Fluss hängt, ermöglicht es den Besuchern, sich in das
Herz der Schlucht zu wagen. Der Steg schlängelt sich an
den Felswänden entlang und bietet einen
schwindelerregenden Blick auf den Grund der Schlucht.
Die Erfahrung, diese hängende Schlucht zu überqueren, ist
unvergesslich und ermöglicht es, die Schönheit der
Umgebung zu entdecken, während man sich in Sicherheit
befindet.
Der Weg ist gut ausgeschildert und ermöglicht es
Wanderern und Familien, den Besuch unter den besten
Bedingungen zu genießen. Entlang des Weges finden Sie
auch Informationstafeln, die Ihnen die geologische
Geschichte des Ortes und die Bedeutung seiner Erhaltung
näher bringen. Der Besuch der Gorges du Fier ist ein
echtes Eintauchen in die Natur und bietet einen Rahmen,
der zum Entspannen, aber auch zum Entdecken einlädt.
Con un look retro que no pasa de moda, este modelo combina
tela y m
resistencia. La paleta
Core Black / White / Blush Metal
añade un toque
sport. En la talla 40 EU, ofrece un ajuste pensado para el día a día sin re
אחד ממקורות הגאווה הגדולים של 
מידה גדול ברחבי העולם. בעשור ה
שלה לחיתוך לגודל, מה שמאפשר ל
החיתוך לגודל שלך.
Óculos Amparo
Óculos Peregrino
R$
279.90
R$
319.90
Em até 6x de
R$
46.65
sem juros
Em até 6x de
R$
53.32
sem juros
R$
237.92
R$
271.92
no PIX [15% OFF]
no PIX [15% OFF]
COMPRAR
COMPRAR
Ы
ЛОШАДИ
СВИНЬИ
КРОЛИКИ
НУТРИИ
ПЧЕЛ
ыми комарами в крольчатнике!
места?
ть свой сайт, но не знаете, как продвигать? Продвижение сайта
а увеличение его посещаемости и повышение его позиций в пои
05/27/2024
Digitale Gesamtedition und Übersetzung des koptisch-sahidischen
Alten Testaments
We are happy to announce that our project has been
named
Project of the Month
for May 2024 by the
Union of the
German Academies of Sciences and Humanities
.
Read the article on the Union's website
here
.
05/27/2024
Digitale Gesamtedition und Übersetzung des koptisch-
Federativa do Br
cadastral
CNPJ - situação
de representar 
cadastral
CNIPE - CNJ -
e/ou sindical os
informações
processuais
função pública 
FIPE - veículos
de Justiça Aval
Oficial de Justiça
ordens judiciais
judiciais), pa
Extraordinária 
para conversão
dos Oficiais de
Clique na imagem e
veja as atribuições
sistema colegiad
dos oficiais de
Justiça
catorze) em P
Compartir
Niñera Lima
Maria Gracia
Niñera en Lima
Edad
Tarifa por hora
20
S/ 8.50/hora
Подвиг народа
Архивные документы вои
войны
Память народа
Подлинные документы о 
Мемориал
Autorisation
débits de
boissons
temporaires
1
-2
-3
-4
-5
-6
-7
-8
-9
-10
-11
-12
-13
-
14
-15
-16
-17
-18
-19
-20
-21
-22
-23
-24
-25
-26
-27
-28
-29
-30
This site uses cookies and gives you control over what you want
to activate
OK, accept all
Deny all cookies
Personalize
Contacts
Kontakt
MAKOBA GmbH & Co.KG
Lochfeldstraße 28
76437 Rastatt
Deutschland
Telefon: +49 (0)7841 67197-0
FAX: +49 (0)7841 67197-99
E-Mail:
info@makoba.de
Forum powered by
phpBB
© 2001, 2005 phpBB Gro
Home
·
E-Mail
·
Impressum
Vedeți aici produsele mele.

════

> [EXERCISE] Count the lines in the records above that contain the string "документы", treating uppercase and lowercase letters as distinct. Give only the number.

> [ANSWER FOR THIS EXERCISE] 2